**ASSIGNMENT:** Set out the lines below as a Markdown table with two columns, No. and Line, giving each line a row number and leaving out blank lines and pictures.

**SOURCE MATERIAL:**
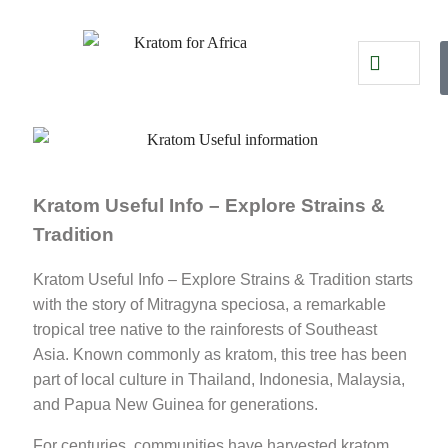
Kratom Useful Info – Explore Strains &
Tradition
Kratom Useful Info – Explore Strains & Tradition starts
with the story of Mitragyna speciosa, a remarkable
tropical tree native to the rainforests of Southeast
Asia. Known commonly as kratom, this tree has been
part of local culture in Thailand, Indonesia, Malaysia,
and Papua New Guinea for generations.
For centuries, communities have harvested kratom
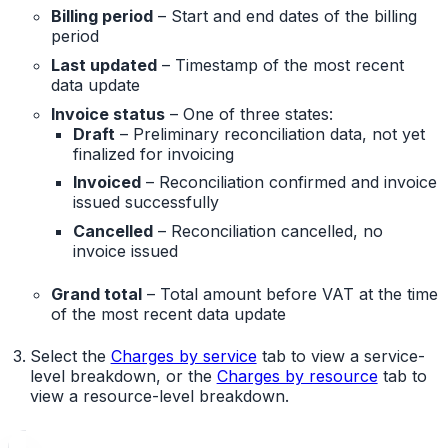
Billing period
– Start and end dates of the billing
period
Last updated
– Timestamp of the most recent
data update
Invoice status
– One of three states:
Draft
– Preliminary reconciliation data, not yet
finalized for invoicing
Invoiced
– Reconciliation confirmed and invoice
issued successfully
Cancelled
– Reconciliation cancelled, no
invoice issued
Grand total
– Total amount before VAT at the time
of the most recent data update
Select the
Charges by service
tab to view a service-
level breakdown, or the
Charges by resource
tab to
view a resource-level breakdown.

**TASK OUTPUT:**
| No. | Line |
|---|---|
| 1 | Kratom Useful Info – Explore Strains & |
| 2 | Tradition |
| 3 | Kratom Useful Info – Explore Strains & Tradition starts |
| 4 | with the story of Mitragyna speciosa, a remarkable |
| 5 | tropical tree native to the rainforests of Southeast |
| 6 | Asia. Known commonly as kratom, this tree has been |
| 7 | part of local culture in Thailand, Indonesia, Malaysia, |
| 8 | and Papua New Guinea for generations. |
| 9 | For centuries, communities have harvested kratom |
| 10 | Billing period |
| 11 | – Start and end dates of the billing |
| 12 | period |
| 13 | Last updated |
| 14 | – Timestamp of the most recent |
| 15 | data update |
| 16 | Invoice status |
| 17 | – One of three states: |
| 18 | Draft |
| 19 | – Preliminary reconciliation data, not yet |
| 20 | finalized for invoicing |
| 21 | Invoiced |
| 22 | – Reconciliation confirmed and invoice |
| 23 | issued successfully |
| 24 | Cancelled |
| 25 | – Reconciliation cancelled, no |
| 26 | invoice issued |
| 27 | Grand total |
| 28 | – Total amount before VAT at the time |
| 29 | of the most recent data update |
| 30 | Select the |
| 31 | Charges by service |
| 32 | tab to view a service- |
| 33 | level breakdown, or the |
| 34 | Charges by resource |
| 35 | tab to |
| 36 | view a resource-level breakdown. |